- **WHAT THE TASK ASKS**
Set out the material below as a JSON list of strings, with one string for each line and blank lines left out.

- **DATASET**
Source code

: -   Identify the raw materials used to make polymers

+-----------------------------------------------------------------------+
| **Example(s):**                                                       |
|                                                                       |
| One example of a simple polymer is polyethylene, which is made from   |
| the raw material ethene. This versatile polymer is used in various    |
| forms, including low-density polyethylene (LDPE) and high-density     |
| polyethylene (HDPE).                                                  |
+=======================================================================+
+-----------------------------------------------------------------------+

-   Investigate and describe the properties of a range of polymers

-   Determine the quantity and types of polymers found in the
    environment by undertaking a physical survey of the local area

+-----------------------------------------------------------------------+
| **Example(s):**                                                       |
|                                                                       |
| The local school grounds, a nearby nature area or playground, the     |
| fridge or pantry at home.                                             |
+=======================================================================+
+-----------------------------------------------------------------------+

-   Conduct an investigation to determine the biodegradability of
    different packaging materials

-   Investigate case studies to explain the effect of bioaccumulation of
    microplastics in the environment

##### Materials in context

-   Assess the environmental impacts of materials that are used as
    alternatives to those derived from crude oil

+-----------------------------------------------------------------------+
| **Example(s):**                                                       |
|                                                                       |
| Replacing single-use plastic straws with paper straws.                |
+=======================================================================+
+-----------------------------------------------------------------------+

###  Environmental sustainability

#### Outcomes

- **SOLUTION**
[
  "Source code",
  ": -   Identify the raw materials used to make polymers",
  "+-----------------------------------------------------------------------+",
  "| **Example(s):**                                                       |",
  "|                                                                       |",
  "| One example of a simple polymer is polyethylene, which is made from   |",
  "| the raw material ethene. This versatile polymer is used in various    |",
  "| forms, including low-density polyethylene (LDPE) and high-density     |",
  "| polyethylene (HDPE).                                                  |",
  "+=======================================================================+",
  "+-----------------------------------------------------------------------+",
  "-   Investigate and describe the properties of a range of polymers",
  "-   Determine the quantity and types of polymers found in the",
  "    environment by undertaking a physical survey of the local area",
  "+-----------------------------------------------------------------------+",
  "| **Example(s):**                                                       |",
  "|                                                                       |",
  "| The local school grounds, a nearby nature area or playground, the     |",
  "| fridge or pantry at home.                                             |",
  "+=======================================================================+",
  "+-----------------------------------------------------------------------+",
  "-   Conduct an investigation to determine the biodegradability of",
  "    different packaging materials",
  "-   Investigate case studies to explain the effect of bioaccumulation of",
  "    microplastics in the environment",
  "##### Materials in context",
  "-   Assess the environmental impacts of materials that are used as",
  "    alternatives to those derived from crude oil",
  "+-----------------------------------------------------------------------+",
  "| **Example(s):**                                                       |",
  "|                                                                       |",
  "| Replacing single-use plastic straws with paper straws.                |",
  "+=======================================================================+",
  "+-----------------------------------------------------------------------+",
  "###  Environmental sustainability",
  "#### Outcomes"
]